Office of the Prime Minister Officials Arrested for Inflating COVID-19 Relief Food Cost

OPM Officials Arrested for Inflating COVID-19 Relief Food Cost
Christine Guwatudde Kintu, the Permanent Secretary OPM is among the arrested officials

Lt. Col Edith Nakalema, the head of the Statehouse Anti-Corruption Unit, notes that her unit carried out a special investigation on the on-going COVID-19 food procurement exercise and established that the accounting officers in the Office of the Prime Minister were inflating prices for maize flour and beans procured as relief food for vulnerable families.

Kampala | Several officials from the Office of the Prime Minister have been arrested for allegedly over-inflating prices and rejecting low price offers from suppliers.

The officers, arrested by the Statehouse Anti-Corruption Unit, include Christine  Kintu, Joel Wanjala, Fred Lutimba, and Owor Martin, the  Commissioner for Disaster Preparedness and Management who also doubles as the head of COVID-19 relief management team.

OPM Officials Arrested for Inflating COVID-19 Relief Food Cost
Letter from Lt.

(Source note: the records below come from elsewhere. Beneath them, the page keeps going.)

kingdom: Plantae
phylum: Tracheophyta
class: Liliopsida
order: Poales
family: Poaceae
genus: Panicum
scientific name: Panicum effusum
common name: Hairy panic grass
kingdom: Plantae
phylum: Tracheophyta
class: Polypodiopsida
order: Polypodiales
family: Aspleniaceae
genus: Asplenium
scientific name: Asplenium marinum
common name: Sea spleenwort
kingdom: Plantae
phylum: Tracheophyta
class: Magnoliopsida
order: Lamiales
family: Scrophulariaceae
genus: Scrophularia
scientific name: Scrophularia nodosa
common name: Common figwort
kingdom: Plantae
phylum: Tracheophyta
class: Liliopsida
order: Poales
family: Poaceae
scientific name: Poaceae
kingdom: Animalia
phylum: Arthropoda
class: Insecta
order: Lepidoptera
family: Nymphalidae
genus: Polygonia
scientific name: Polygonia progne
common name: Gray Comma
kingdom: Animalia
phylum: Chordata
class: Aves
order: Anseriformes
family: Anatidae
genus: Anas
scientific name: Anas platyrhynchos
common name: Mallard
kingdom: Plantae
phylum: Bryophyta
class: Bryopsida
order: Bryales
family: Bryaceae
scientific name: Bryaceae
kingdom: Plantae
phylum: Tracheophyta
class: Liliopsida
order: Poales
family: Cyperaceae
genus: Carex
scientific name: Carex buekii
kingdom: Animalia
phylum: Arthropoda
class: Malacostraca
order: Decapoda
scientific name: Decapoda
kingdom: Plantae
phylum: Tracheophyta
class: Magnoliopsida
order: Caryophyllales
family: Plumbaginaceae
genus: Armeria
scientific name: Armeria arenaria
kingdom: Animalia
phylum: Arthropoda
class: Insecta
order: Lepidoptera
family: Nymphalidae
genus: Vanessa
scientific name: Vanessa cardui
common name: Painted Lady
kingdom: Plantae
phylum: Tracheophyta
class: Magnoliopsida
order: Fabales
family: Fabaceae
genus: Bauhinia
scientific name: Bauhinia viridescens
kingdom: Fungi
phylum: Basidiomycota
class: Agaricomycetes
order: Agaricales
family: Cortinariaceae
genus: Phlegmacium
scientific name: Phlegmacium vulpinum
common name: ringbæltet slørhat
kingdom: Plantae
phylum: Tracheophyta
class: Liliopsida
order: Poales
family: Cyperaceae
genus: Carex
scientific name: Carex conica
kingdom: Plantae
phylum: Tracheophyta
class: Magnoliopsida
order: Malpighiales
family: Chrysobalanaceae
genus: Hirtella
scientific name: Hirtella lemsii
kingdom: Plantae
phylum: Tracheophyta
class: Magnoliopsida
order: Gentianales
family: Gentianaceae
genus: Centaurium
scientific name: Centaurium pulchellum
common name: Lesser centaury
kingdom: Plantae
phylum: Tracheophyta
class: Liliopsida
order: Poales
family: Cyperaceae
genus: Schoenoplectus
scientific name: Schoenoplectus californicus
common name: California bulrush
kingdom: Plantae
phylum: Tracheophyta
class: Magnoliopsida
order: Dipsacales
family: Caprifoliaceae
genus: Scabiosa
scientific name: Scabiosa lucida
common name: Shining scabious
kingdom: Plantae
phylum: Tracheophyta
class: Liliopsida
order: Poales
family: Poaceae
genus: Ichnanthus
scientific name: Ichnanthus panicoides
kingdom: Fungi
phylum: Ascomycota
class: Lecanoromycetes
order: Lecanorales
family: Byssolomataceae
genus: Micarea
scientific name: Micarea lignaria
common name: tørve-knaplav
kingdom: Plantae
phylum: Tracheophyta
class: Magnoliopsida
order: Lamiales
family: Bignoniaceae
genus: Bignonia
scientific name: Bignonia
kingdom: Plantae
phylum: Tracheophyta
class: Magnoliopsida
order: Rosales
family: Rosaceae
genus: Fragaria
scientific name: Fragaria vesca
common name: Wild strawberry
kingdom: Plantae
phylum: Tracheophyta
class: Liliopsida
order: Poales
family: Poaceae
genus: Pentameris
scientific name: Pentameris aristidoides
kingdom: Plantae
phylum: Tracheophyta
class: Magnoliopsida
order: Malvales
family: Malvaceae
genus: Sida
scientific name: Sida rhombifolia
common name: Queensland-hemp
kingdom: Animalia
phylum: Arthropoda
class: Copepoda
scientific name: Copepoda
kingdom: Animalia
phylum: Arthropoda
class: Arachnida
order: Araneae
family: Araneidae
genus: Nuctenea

Col Edith Nakalema

Lt. Col Edith Nakalema, the head of the Statehouse Anti-Corruption Unit, notes that her unit carried out a special investigation on the on-going COVID-19 food procurement exercise and established that the accounting officers in the Office of the Prime Minister were inflating prices for maize flour and beans procured as relief food for vulnerable families.

Kampala Metropolitan Police Spokesperson Luke Owoyesigyire says that police are going to interrogate the arrested officials as well as the suppliers who claim to have lower food prices, whose offers were allegedly rejected.

The government revealed its plans of distribution of food and other essential items to 1.5 million people in Kampala and Wakiso district, in a move aimed at averting hunger and starvation among vulnerable communities, and families whose livelihood was affected by the ongoing lockdown.

Each beneficiary is receiving three kilograms of beans, six kilograms of flour and salt. Lactating mothers and the sick were to be given two kilograms of powdered milk and two kilograms of sugar.